Why Isn’t Israel Arming Iraq’s Kurds?
Blame the Great Game
by PAUL IDDON
In a predictable world, Israel and Iraqi Kurdistan would be the closest allies. However, the Middle East is not predictable, and the Israelis have refrained from sending weapons to help the Kurds’ war with the Islamic State.
What’s stopping them? Israeli Prime Minister Benjamin Netanyahu believes that an independent Kurdistan would be a good thing since it would, he reasons, bolster an alliance of moderates across the volatile Middle East.
The Kurds are “a nation of fighters [who] have proved political commitment and are worthy of independence,” Netanyahu told a Tel Aviv think tank in 2014.
In August, the Financial Times revealed that 77 percent Israel’s oil supply originates from Iraq’s Kurdish region, which flows out to middlemen, and which Israel then buys from the international market. These deals are opaque, and neither government acknowledges the trade openly. Additionally, Israeli aid agencies have provided humanitarian support to displaced Christians and Yazidis in Iraqi Kurdistan.
Historically, Israel and Iraqi Kurdistan have shared mutual interests. In the 1960s and the 1970s, Israel, the United States and Iran covertly supported a Kurdish revolt — led by Mustafa Barzani, father of current Iraqi Kurdish president Masoud — against Baghdad.
That support evaporated after the Shah opted to make a deal with Iraq in 1975. The Ba’athists crushed the Kurdish rebellion shortly thereafter.
Israel had its reasons for aiding Kurdish guerrillas. Iraq sent expeditionary forces to aid Arab armies in prior wars with Israel, and Israel saw a Kurdish insurgency as a means to keep the Iraqi army focused inward.
In 2006, the BBC reported that Israeli mercenaries subcontracted to two Swiss-registered companies trained Kurdish fighters in weapons tactics two years prior. So Israeli support is not unprecedented.
But that brings us back to weapons. Or rather, the lack of them.
The United States doesn’t supply weapons directly to Iraq’s Kurds, either — but that owes to Washington’s “one Iraq” policy which directs U.S. arms shipments through the Iraqi central government. Israel, however, openly endorses Kurdish statehood. And Germany directly supplies the Kurds with much-needed rifles and anti-tank missiles.
Tellingly, when Egypt and Syria launched a surprise attack on Israel in 1973, Tel Aviv asked Barzani to launch an offensive against the Iraqi government. Barzani refused after he consulted with Tehran and Washington, both of which feared the Kurds would be wiped out.
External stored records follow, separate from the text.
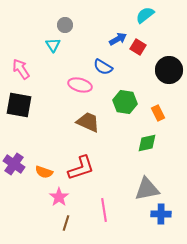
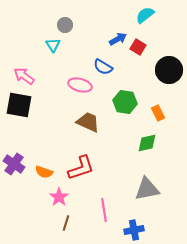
pink arrow: moved 3 px right, 7 px down; rotated 20 degrees counterclockwise
blue cross: moved 27 px left, 16 px down; rotated 12 degrees counterclockwise
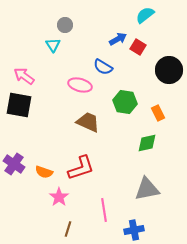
brown line: moved 2 px right, 6 px down
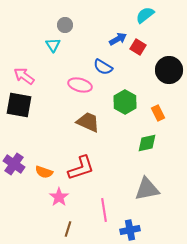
green hexagon: rotated 20 degrees clockwise
blue cross: moved 4 px left
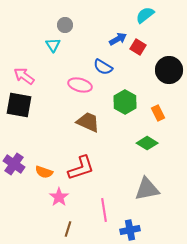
green diamond: rotated 45 degrees clockwise
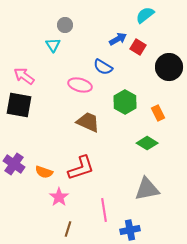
black circle: moved 3 px up
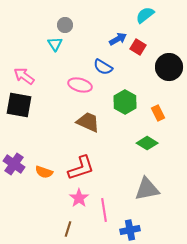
cyan triangle: moved 2 px right, 1 px up
pink star: moved 20 px right, 1 px down
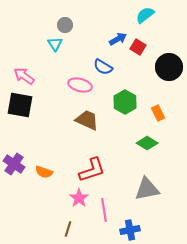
black square: moved 1 px right
brown trapezoid: moved 1 px left, 2 px up
red L-shape: moved 11 px right, 2 px down
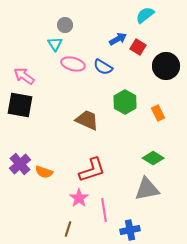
black circle: moved 3 px left, 1 px up
pink ellipse: moved 7 px left, 21 px up
green diamond: moved 6 px right, 15 px down
purple cross: moved 6 px right; rotated 15 degrees clockwise
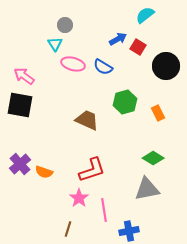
green hexagon: rotated 15 degrees clockwise
blue cross: moved 1 px left, 1 px down
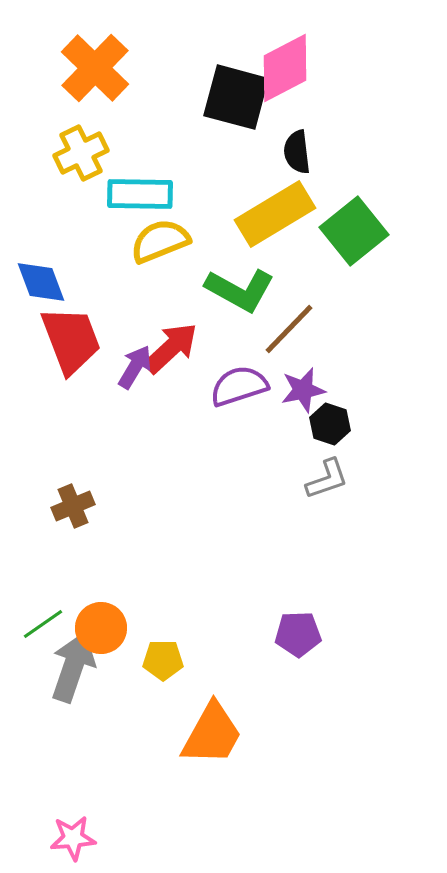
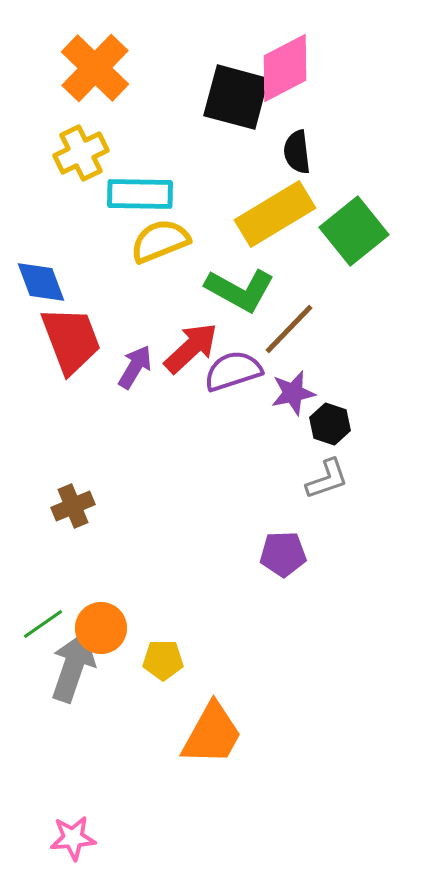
red arrow: moved 20 px right
purple semicircle: moved 6 px left, 15 px up
purple star: moved 10 px left, 3 px down
purple pentagon: moved 15 px left, 80 px up
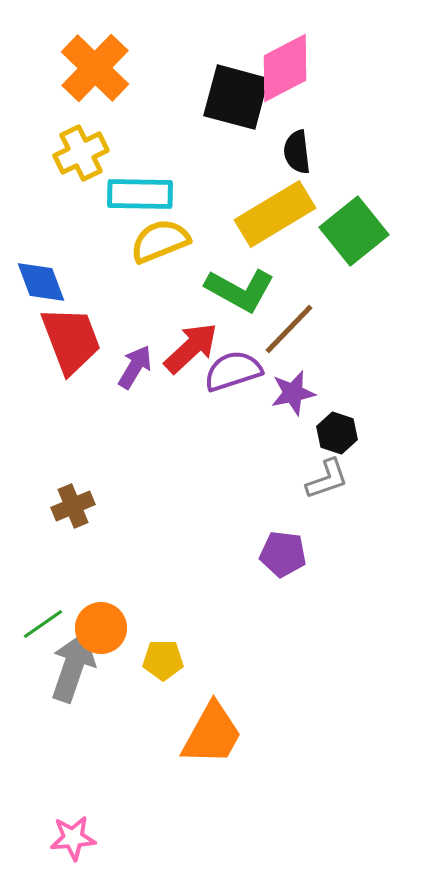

In other words, the biggest obstacle to greater cooperation is the fact that Iraqi Kurdistan is an enclave surrounded by larger powers. In a region where Israel is widely hated, military support is far too risky.
Also risky? Iraqi Kurdistan openly confronting Baghdad. Turkey and Iran fear their own Kurdish minorities would opt to join their Iraqi cousins if they openly declared their independence. And if Israel began providing weapons? That would be some dangerous, destabilizing business.
None of this is new to the Kurds. In the 1960s and 1970s, Iraqi Kurdistan was pejoratively known in the region as “the second Israel.” The enclave’s leaders are understandably nervous about any allegations of Israeli support.
However, others in the region no longer care about their neighbors’ sensitivities. In January, a Yazidi officer made an open plea for Israeli weapons, adding that both the Yazidis and Israelis share a common enemy. The Yazidis live under Kurdish protection and have made parallels between the Islamic State’s genocidal ambitions and Nazi Germany.
“[The Islamic State] have already killed many of us,” Lt. Col. Lukman Ibrahim told Al Monitor. “What do we have to fear?”
Lukman wasn’t wrong. But that shows how in the Middle East, words — not actions — are a very weak currency indeed.